LAWRENCE S. CALLAHAN
Archdiocese of Washington
ASTHMA AND KIDS
AFTER READING THE ARTICLE ON CHILDhood asthma ["Breathless," October 31], I was disappointed by the attitude of Kashaye Gladden's physician. A child who is being failed by all of the adults around her is in need of serious intervention. As an African American physician, I know how frustrating it is to treat patients who do not have the experience and educational background to navigate through complex medical treatments and decisions. That is not a good enough reason to give up. I hope that someone will help this child before her next visit to the emergency room becomes her last.
JACQUELINE R. BERRY
I SUSPECT THAT MANY CLINICIANS WERE disturbed, as we were, to see the cover photo that accompanied your otherwise compelling story. The photo propagates a common misunderstanding about how to use an inhaler. The child is sucking on the inhaler, not holding it out and inhaling the aerosol, as would be proper. The use of spacers, low-cost mechanical devices that create a chamber between the inhaler and the patient, markedly improves the delivery of medication and makes the challenging task of using an inhaler properly much easier.
JOHN M. EISENBERG
Agency for Healthcare Research and Quality
FOLLOWING A VOCATION
MATT MURRAY'S "OUR FATHER" [OCTOBER 31] bothers me greatly. I have little respect for the Rev. James Murray. His entry into monastic life was a cop-out, and caused obvious psychological damage to his son Matt during his critical teenage years.

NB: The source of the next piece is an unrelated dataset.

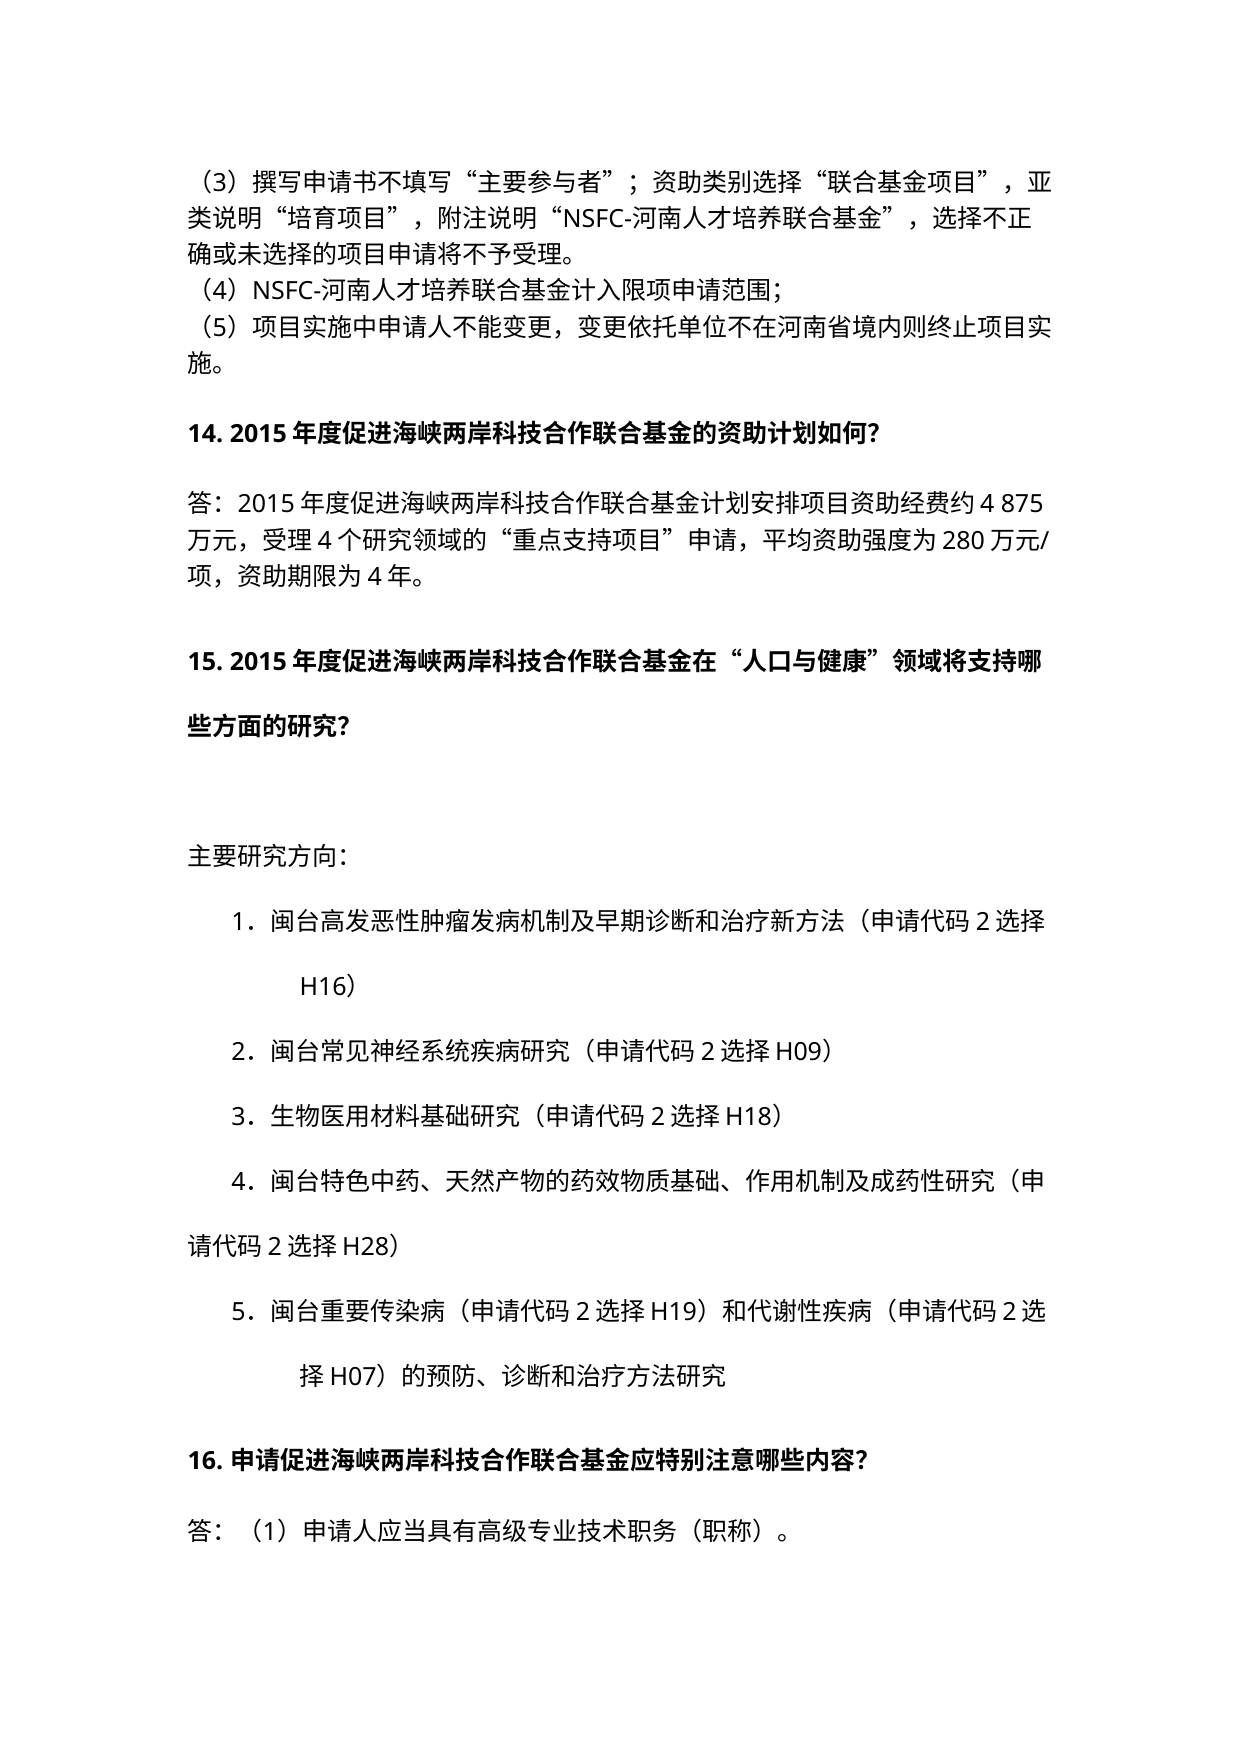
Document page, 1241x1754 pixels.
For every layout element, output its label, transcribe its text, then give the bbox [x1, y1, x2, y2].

I find Matt's searching, sensitive and forgiving writing an act of great hope. Matt Murray, the son, is the true hero who, I'll bet, has emerged a far better man than Dad.
MATT MURRAY SHOULD BE GRATEFUL that his father fell into the hands of a relatively benign church structure. Those in crisis fill the ranks of so many fanatic groups offering a unified theory of life and a euphoric sense of belonging.
After centuries of darkness, of bloodshed and repression, the Western church no longer has the power to make war or to stop the progress of human thought. That was a hard-won achievement.
I DON'T UNDERSTAND THE WORLD I live in anymore. Why would a group of adult sportsmen [In the Game, October 31] treat Colin Montgomerie to a barrage of insults while the man was trying to play golf? Who among us would want our father, husband or son to yell expletives at him, safe in the anonymity of a crowd, while he walked off the green? What kind of mob psychology would turn on your reporter, John Feinstein, for taking up for Montgomerie?
Why wouldn't one or more of the American golf stars stand up in front of a battery of microphones and say, "This behavior is wrong. I do not want this kind of people as my fans. I do not want to play in Europe and face the inevitable retribution of this meanness."
Finally, what does the word "sportsmanship" mean in the modern world?
A SCIENTIFIC GOD
JOEL ACHENBACH'S "SEARCHING FOR God" [November 7] is one of the best pieces I have read. One would think, as he says, the fact we live in a galaxy with 100 billion stars within a universe that has tens of billions of such galaxies would stun people into awed silence. Instead they weave fantasies hopeless of ever being proved in anyone's lifetime. At least the stars are there to see. I look forward to reading his book.
DUE TO WHAT I ASSUME WAS A PRODUCtion error, the article that should have followed the title "Searching for God" did not appear in the November 7 issue of your magazine. In its place I found an article on . . . well, it's hard to say, really. Science is boring but important? Scientists give New Agers a pain in their ashram? The author knows David Duchovny? Who knows.